Le rapport final de la commission d’enquête indépendante sur les incidents de Siliana (novembre 2012), a critiqué “l”usage excessif et injustifié de la chevrotine contre les manifestants”, de même que la non application des dispositions de la loi en matière de riposte graduelle aux protestations”, appelant l’Etat à assumer sa responsabilité pour rendre justice aux victimes de ces incidents”.
Les membres de la commission ont présenté, mardi, les résultats de leurs investigations, lors d’une conférence de presse tenue, à Tunis. Il en ressort que la commission est arrivée à la conclusion que le dialogue faisait défaut entre le représentant de l’Etat dans les régions et les partis politiques, les acteurs civils et les citoyens” et que “les habitants de Siliana se sentaient exclus et marginalisés”.
Outre le recours excessif à la grenaille, la commission fait état, dans son rapport, de l’utilisation de grenades lacrymogènes “périmées”, puisque leur date de fabrication remonte à 1988, selon elle, ce qui a provoqué deux cas d’avortement du fait de la densité des émanations de gaz.
Les membres de la commission ont indiqué qu’une nouvelle plainte en justice en rapport avec les incidents de Siliana sera déposée, incessamment, sur la base du rapport d’enquête.
Un des membres de la commission, Néji Bghouri, a confié à l’agence TAP que des abus avaient été commis massivement, faisant état de 173 blessés, dont 60 à la grenaille et un certain nombre de cas dans un état grave.
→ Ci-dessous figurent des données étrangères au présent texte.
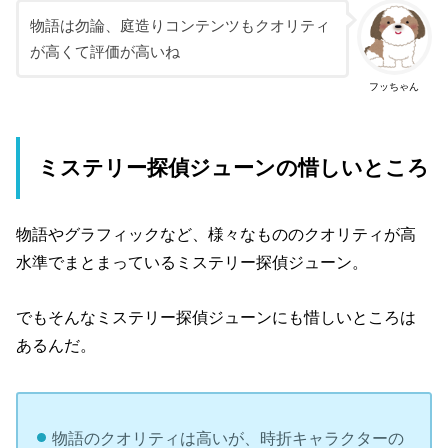
物語は勿論、庭造りコンテンツもクオリティ
が高くて評価が高いね
フッちゃん
ミステリー探偵ジューンの惜しいところ
物語やグラフィックなど、様々なもののクオリティが高
水準でまとまっているミステリー探偵ジューン。
でもそんなミステリー探偵ジューンにも惜しいところは
あるんだ。
物語のクオリティは高いが、時折キャラクターの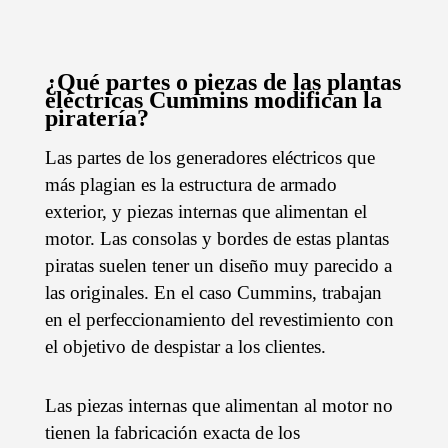
¿Qué partes o piezas de las plantas
eléctricas Cummins modifican la
piratería?
Las partes de los generadores eléctricos que
más plagian es la estructura de armado
exterior, y piezas internas que alimentan el
motor. Las consolas y bordes de estas plantas
piratas suelen tener un diseño muy parecido a
las originales. En el caso Cummins, trabajan
en el perfeccionamiento del revestimiento con
el objetivo de despistar a los clientes.
Las piezas internas que alimentan al motor no
tienen la fabricación exacta de los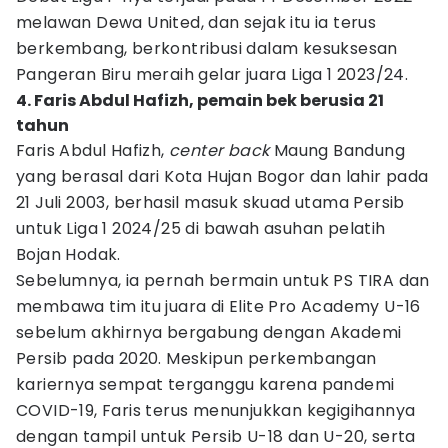
melawan Dewa United, dan sejak itu ia terus
berkembang, berkontribusi dalam kesuksesan
Pangeran Biru meraih gelar juara Liga 1 2023/24.
4. Faris Abdul Hafizh, pemain bek berusia 21
tahun
Faris Abdul Hafizh,
center back
Maung Bandung
yang berasal dari Kota Hujan Bogor dan lahir pada
21 Juli 2003, berhasil masuk skuad utama Persib
untuk Liga 1 2024/25 di bawah asuhan pelatih
Bojan Hodak.
Sebelumnya, ia pernah bermain untuk PS TIRA dan
membawa tim itu juara di Elite Pro Academy U-16
sebelum akhirnya bergabung dengan Akademi
Persib pada 2020. Meskipun perkembangan
kariernya sempat terganggu karena pandemi
COVID-19, Faris terus menunjukkan kegigihannya
dengan tampil untuk Persib U-18 dan U-20, serta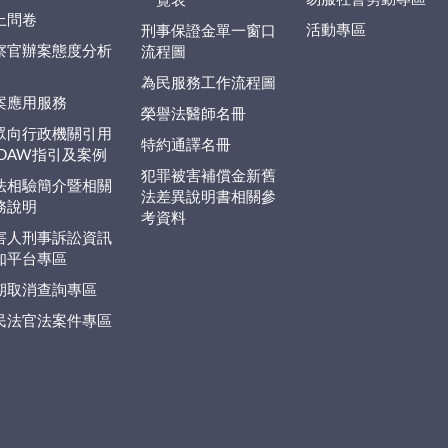
一覽表
上問卷
活動專區
刑事保證金單一窗口
察官辦案態度分析
流程圖
為民服務工作流程圖
案應用服務
榮譽法醫師名冊
眾向行政機關引用
特約通譯名冊
EDAW指引及案例
犯罪被害補償金新舊
法相驗簡介暨相關
法差異說明書相關參
務說明
考資料
害人刑事訴訟資訊
知平台專區
期取消查詢專區
民法官法案件專區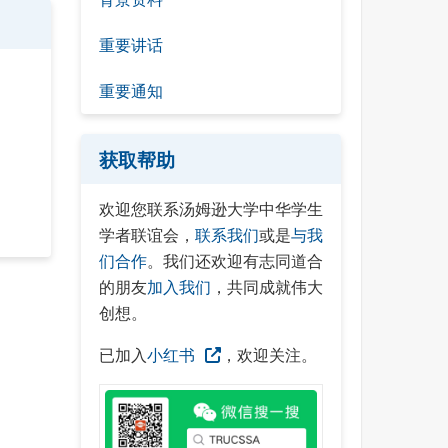
重要讲话
重要通知
获取帮助
欢迎您联系汤姆逊大学中华学生
学者联谊会，
联系我们
或是
与我
们合作
。我们还欢迎有志同道合
的朋友
加入我们
，共同成就伟大
创想。
已加入
小红书
，欢迎关注。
D’après lui, certains blessés ont été atteints au dos par les tirs de chevrotine ce qui, dit-il, “montre que ces victimes n’avaient pas l’intention d’affronter les agents de l’ordre”.
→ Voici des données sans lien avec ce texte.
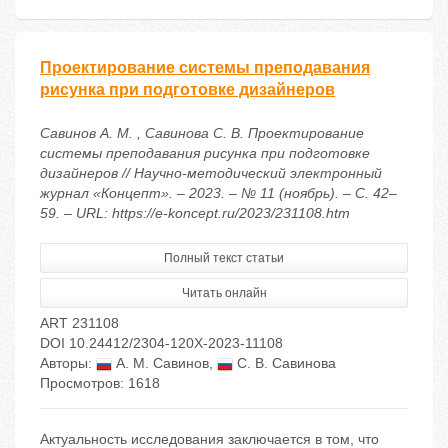
Проектирование системы преподавания
рисунка при подготовке дизайнеров
Савинов А. М. , Савинова С. В. Проектирование
системы преподавания рисунка при подготовке
дизайнеров // Научно-методический электронный
журнал «Концепт». – 2023. – № 11 (ноябрь). – С. 42–
59. – URL: https://e-koncept.ru/2023/231108.htm
Полный текст статьи
Читать онлайн
ART 231108
DOI 10.24412/2304-120X-2023-11108
Авторы:
А. М. Савинов
,
С. В. Савинова
Просмотров: 1618
Актуальность исследования заключается в том, что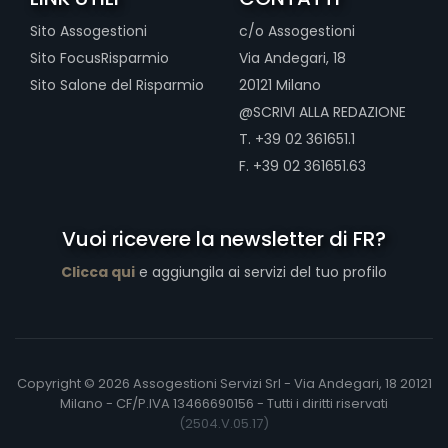
Sito Assogestioni
c/o Assogestioni
Sito FocusRisparmio
Via Andegari, 18
Sito Salone del Risparmio
20121 Milano
@SCRIVI ALLA REDAZIONE
T. +39 02 361651.1
F. +39 02 361651.63
Vuoi ricevere la newsletter di FR?
Clicca qui
e aggiungila ai servizi del tuo profilo
Copyright © 2026 Assogestioni Servizi Srl - Via Andegari, 18 20121
Milano - CF/P.IVA 13466690156 - Tutti i diritti riservati
(2504.V.05.17)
Il a, également, fait état de blessures dans les rangs des forces de l’ordre, avec 134 cas recensés durant la période allant du 21 novembre au 5 décembre 2012, s’agissant de cas d’ecchymoses et de fractures occasionnées par les jets de pierres et de cocktails Molotov.
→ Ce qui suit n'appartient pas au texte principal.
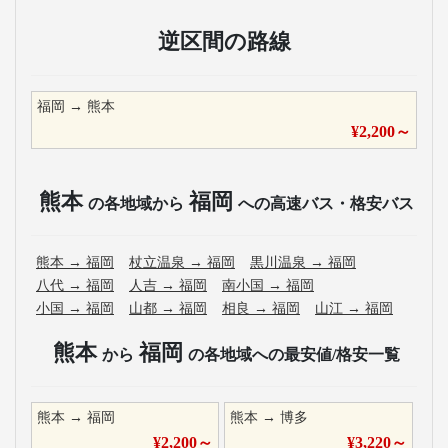
逆区間の路線
福岡
→
熊本
¥
2,200
～
熊本
福岡
の各地域から
への高速バス・格安バス
熊本
→
福岡
杖立温泉
→
福岡
黒川温泉
→
福岡
八代
→
福岡
人吉
→
福岡
南小国
→
福岡
小国
→
福岡
山都
→
福岡
相良
→
福岡
山江
→
福岡
熊本
福岡
から
の各地域への最安値/格安一覧
熊本
→
福岡
熊本
→
博多
¥
2,200
～
¥
3,220
～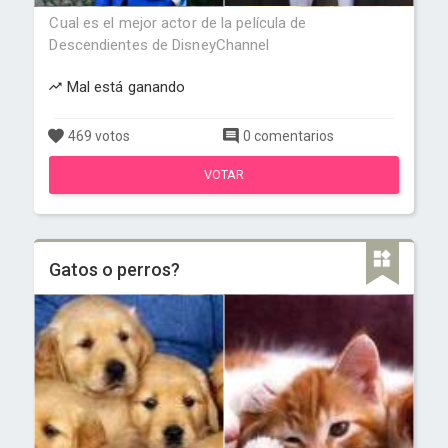
Cual es el mejor actor de la película de
Descendientes de DisneyChannel
Mal está ganando
469 votos
0 comentarios
VOTAR
Gatos o perros?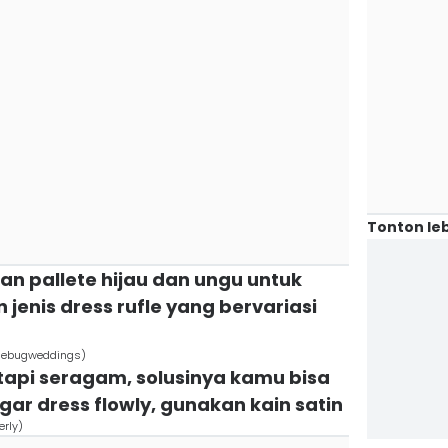
Tonton leb
n pallete hijau dan ungu untuk
enis dress rufle yang bervariasi
unebugweddings)
l tapi seragam, solusinya kamu bisa
gar dress flowly, gunakan kain satin
erly)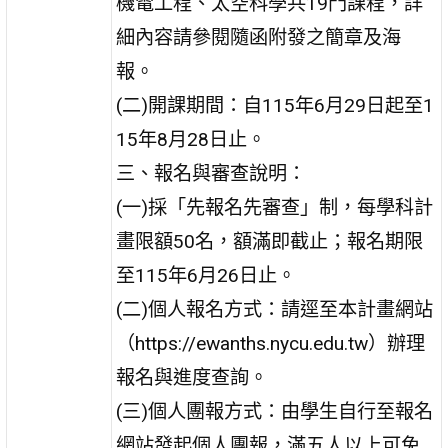
機電工程、太空科學共19門課程，詳
細內容請參閱隨函附發之簡章及海
報。
(二)開課期間：自115年6月29日起至1
15年8月28日止。
三、報名與審查說明：
(一)採「先報名先審查」制，每學科計
畫限額50名，額滿即截止；報名期限
至115年6月26日止。
(二)個人報名方式：請逕至本計畫網站
（https://ewanths.nycu.edu.tw）辦理
報名與進度查詢。
(三)個人團報方式：由學生自行至報名
網站發起個人團報，滿五人以上可免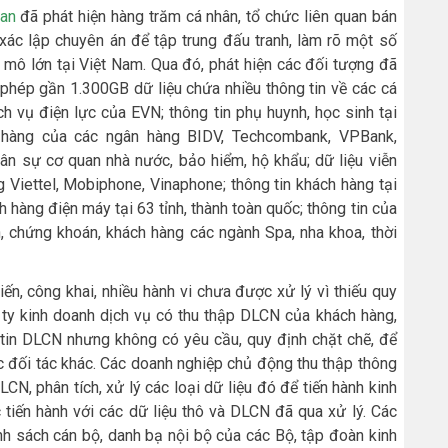
an
đã phát hiện hàng trăm cá nhân, tổ chức liên quan bán
xác lập chuyên án để tập trung đấu tranh, làm rõ một số
mô lớn tại Việt Nam. Qua đó, phát hiện các đối tượng đã
 phép gần 1.300GB dữ liệu chứa nhiều thông tin về các cá
h vụ điện lực của EVN; thông tin phụ huynh, học sinh tại
h hàng của các ngân hàng BIDV, Techcombank, VPBank,
hân sự cơ quan nhà nước, bảo hiểm, hộ khẩu; dữ liệu viễn
 Viettel, Mobiphone, Vinaphone; thông tin khách hàng tại
 hàng điện máy tại 63 tỉnh, thành toàn quốc; thông tin của
h, chứng khoán, khách hàng các ngành Spa, nha khoa, thời
n, công khai, nhiều hành vi chưa được xử lý vì thiếu quy
 ty kinh doanh dịch vụ có thu thập DLCN của khách hàng,
 tin DLCN nhưng không có yêu cầu, quy định chặt chẽ, để
c đối tác khác. Các doanh nghiệp chủ động thu thập thông
CN, phân tích, xử lý các loại dữ liệu đó để tiến hành kinh
tiến hành với các dữ liệu thô và DLCN đã qua xử lý. Các
anh sách cán bộ, danh bạ nội bộ của các Bộ, tập đoàn kinh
“L’Etat doit assumer sa responsabilité pour ce qui est de rendre justice aux victimes de ces incidents”, a déclaré Bghouri, relevant la réaction positive du président de la République provisoire, Mohamed Moncef Marzouki, au rapport de la commission qui lui avait été remis dans la matinée, ainsi que sa recommandation en faveur du suivi de la situation des blessés à la chevrotine de Siliana.
Il a, en outre, assuré que la commission s’était rendue sur les lieux et rencontré les parties prenantes politiques, civiles, médicales et sécuritaires, sans compter les victimes elles-mêmes.
Le rapport recommande, entre autres, d’indemniser d’urgence les victimes pour les divers préjudices subis, de leur assurer une embauche compatible avec leur état de santé et de concrétiser la demande récurrente pour la réforme du système sécuritaire et le renforcement du potentiel logistique et de l’équipement des agents de l’ordre.
La commission a, également, recommandé de nommer des responsables régionaux, indépendants des partis politiques, capables de dialoguer avec toutes les composantes de la société civile, ainsi que de constitutionnaliser les droits fondamentaux du citoyen, dont le droit des régions déshéritées au développement et le droit de chacun à l’emploi, à l’instruction et à la prise en charge sanitaire.
La commission d’enquête indépendante sur les incidents de Siliana, rappelle-t-on, avait été créée le 24 décembre 2012 à l’initiative du Forum tunisien des droits économiques et sociaux. Elle comprend Messaoud Romdhani, Néji Bghouri, Charfeddine Kellil, Imène Béjaoui et Romdhane Ben Amor.